After all, when you’re the Commonwealth Bank, who cares about public opinion.
Just 24 hours after his appointment, the bank was accused of trying to rig one of Australia’s key interest rates, in yet another blow to its damaged reputation.
The Australian Securities and Investments Commission launched legal action against CBA, alleging unconscionable conduct and market manipulation.
The legal action comes as CBA is already facing a slew of scandals, including an explosive court case alleging a mass breach of anti-money laundering and terror financing laws, a powerful prudential inquiry into governance and culture at the bank, and a royal commission into misconduct in the industry.

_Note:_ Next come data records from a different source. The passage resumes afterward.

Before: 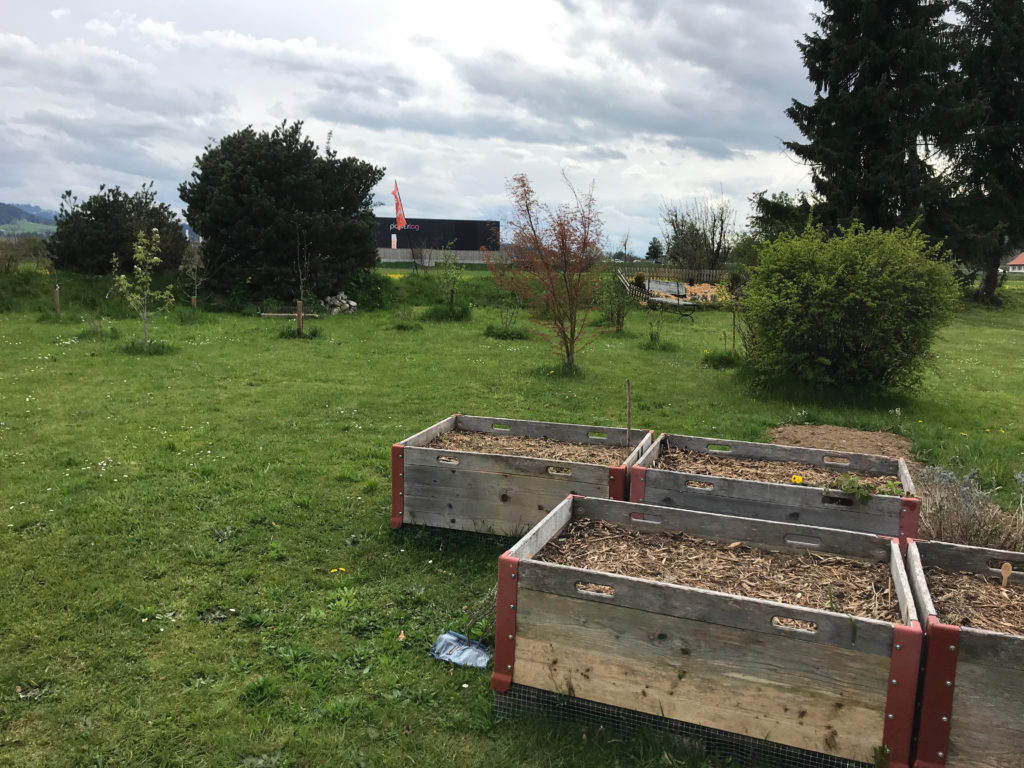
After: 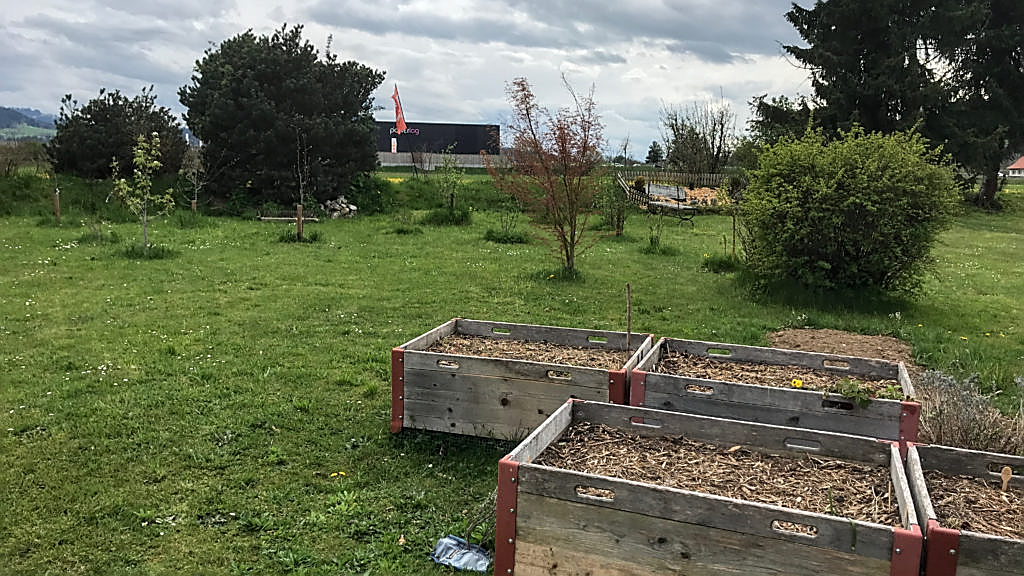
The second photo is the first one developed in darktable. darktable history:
sharpen: radius 1.4, amount 1.25, threshold 0.7
local contrast: on, module defaults
crop and rotate: top 12.5%, bottom 12.5%
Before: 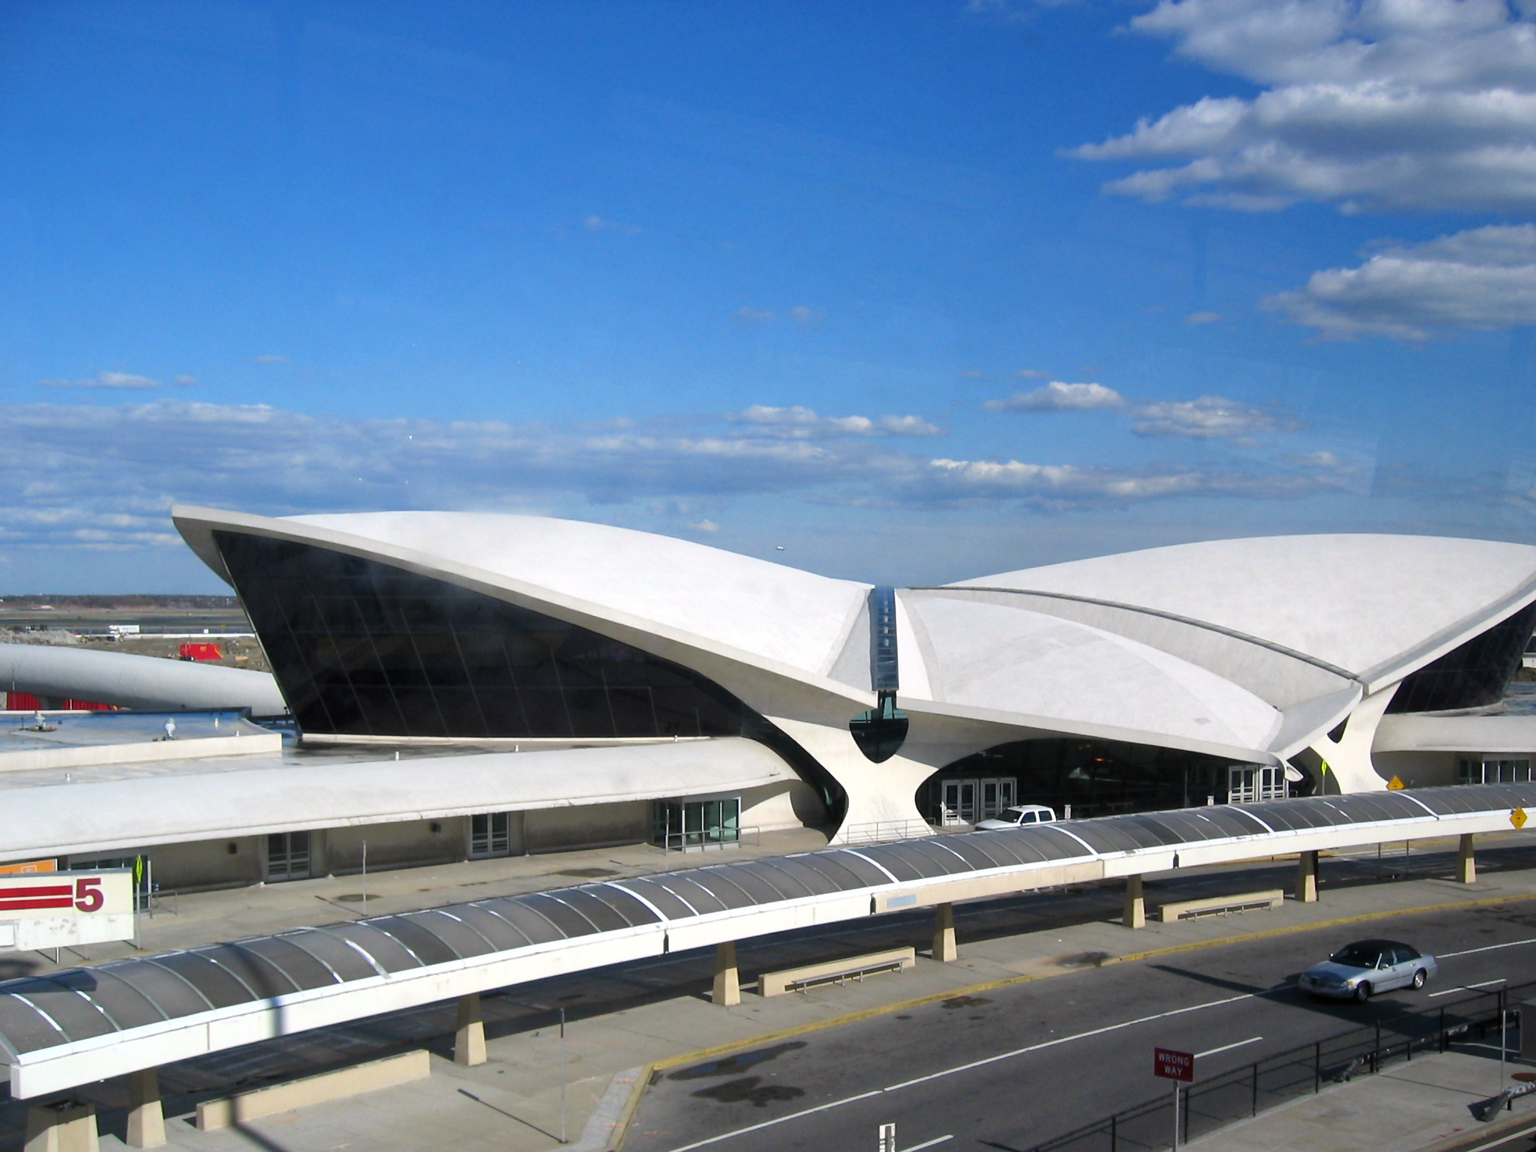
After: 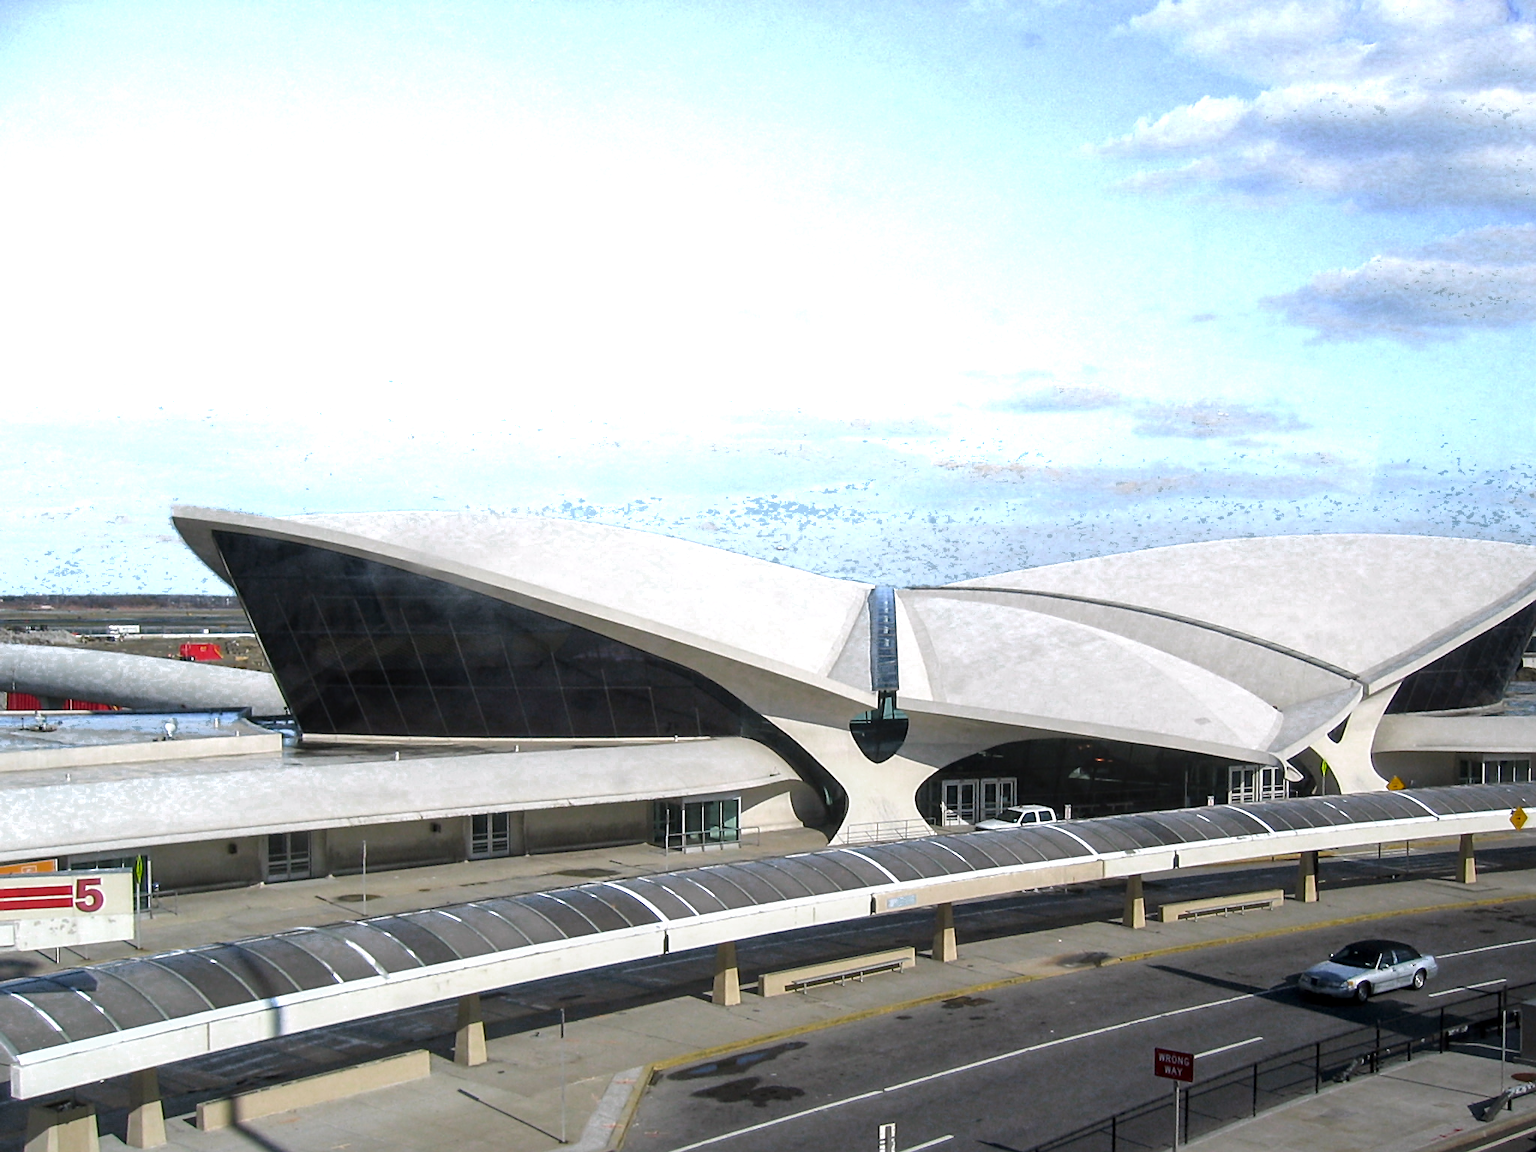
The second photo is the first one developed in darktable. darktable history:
color zones: curves: ch0 [(0.203, 0.433) (0.607, 0.517) (0.697, 0.696) (0.705, 0.897)], mix 26.61%
sharpen: on, module defaults
local contrast: on, module defaults
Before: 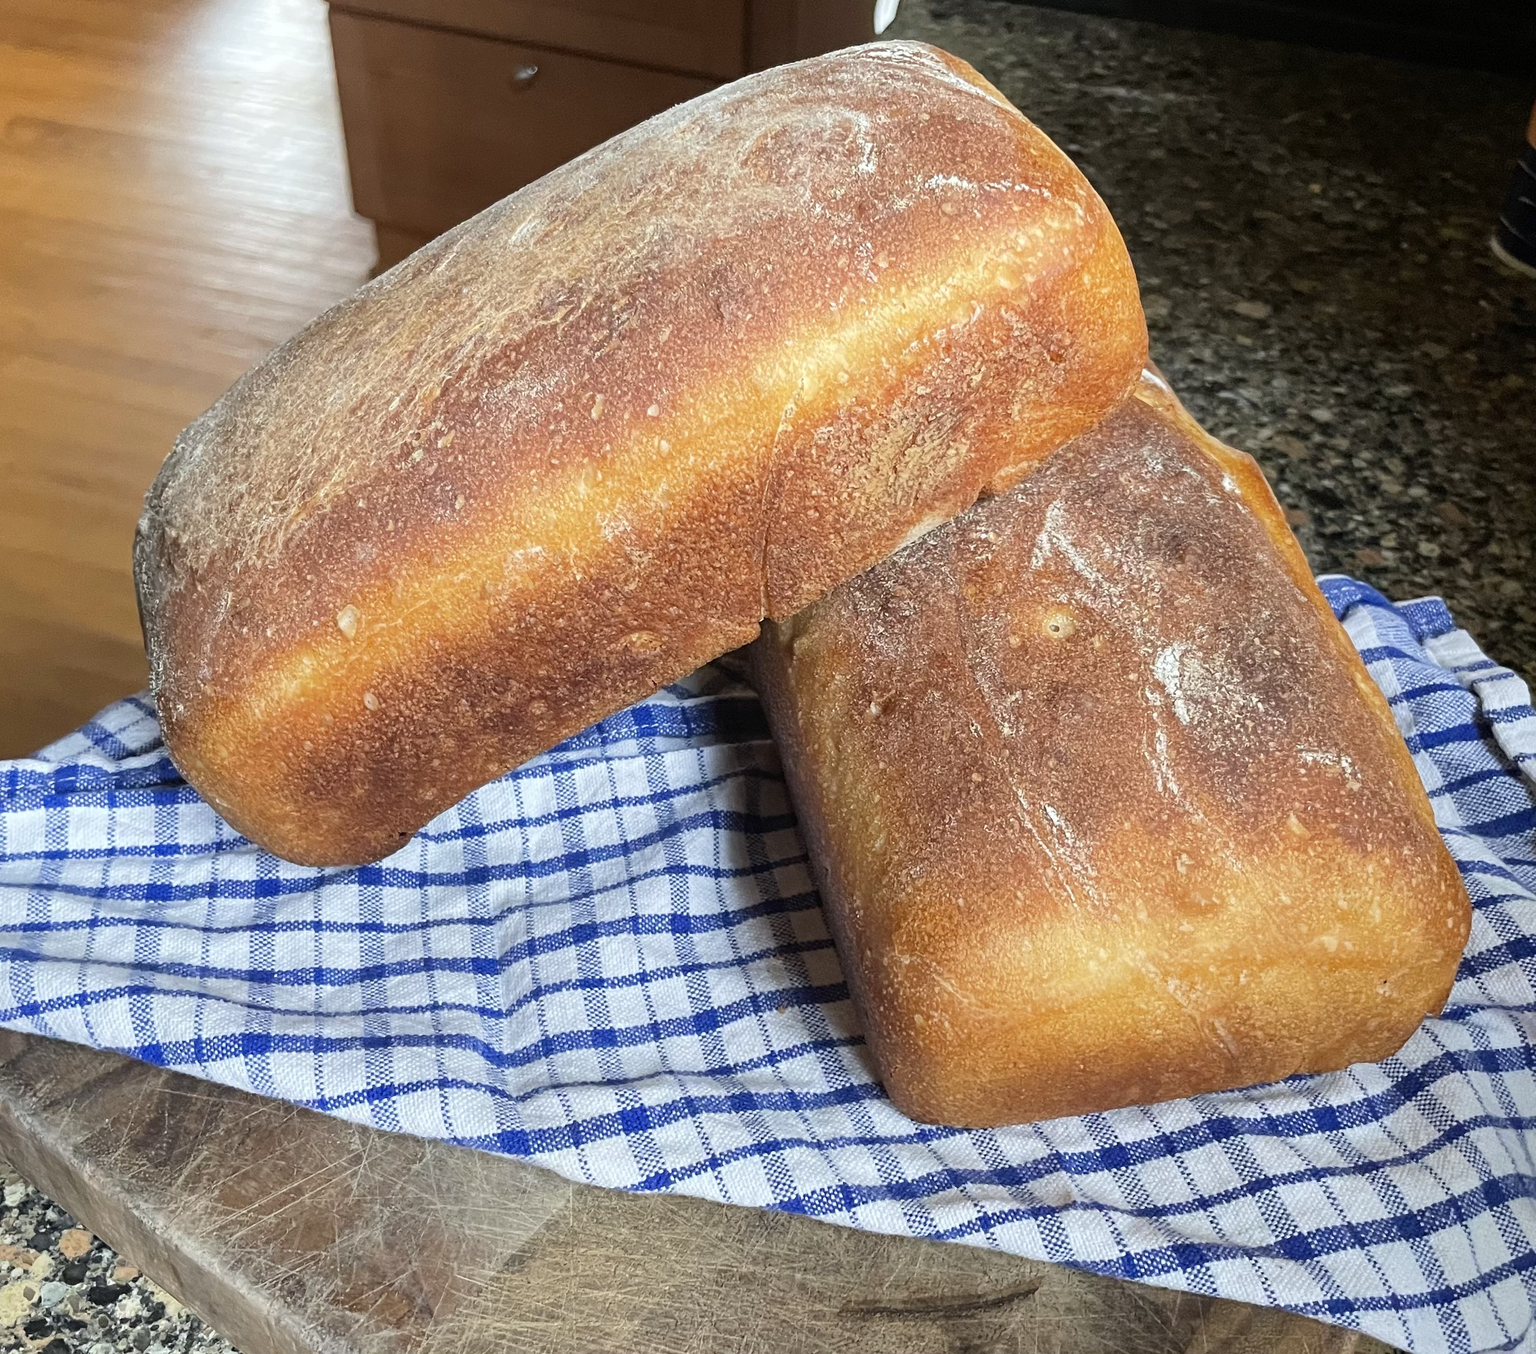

Good luck, Mr Comyn. We’d love to think you really care about your customers and will make change.
House prices – up or down?
Are house prices going up, or coming down?
Hard to discern as vested interests rig surveys and play with the numbers. Two surveys this week suggested starkly different views.
According to Core Logic, Sydney prices dropped three per cent in the last quarter (though they have surged 75 per cent since 2012.
According to Domain – which makes its money from selling homes – Sydney property prices went UP 0.5 per cent in the December quarter and annual growth slowed to four per cent.
Sydney’s median unit price is $736,900, while Melbourne’s median unit price was $506.079. Brisbane, still struggling against over supply, is at $385,955. Perth is running at $369,402.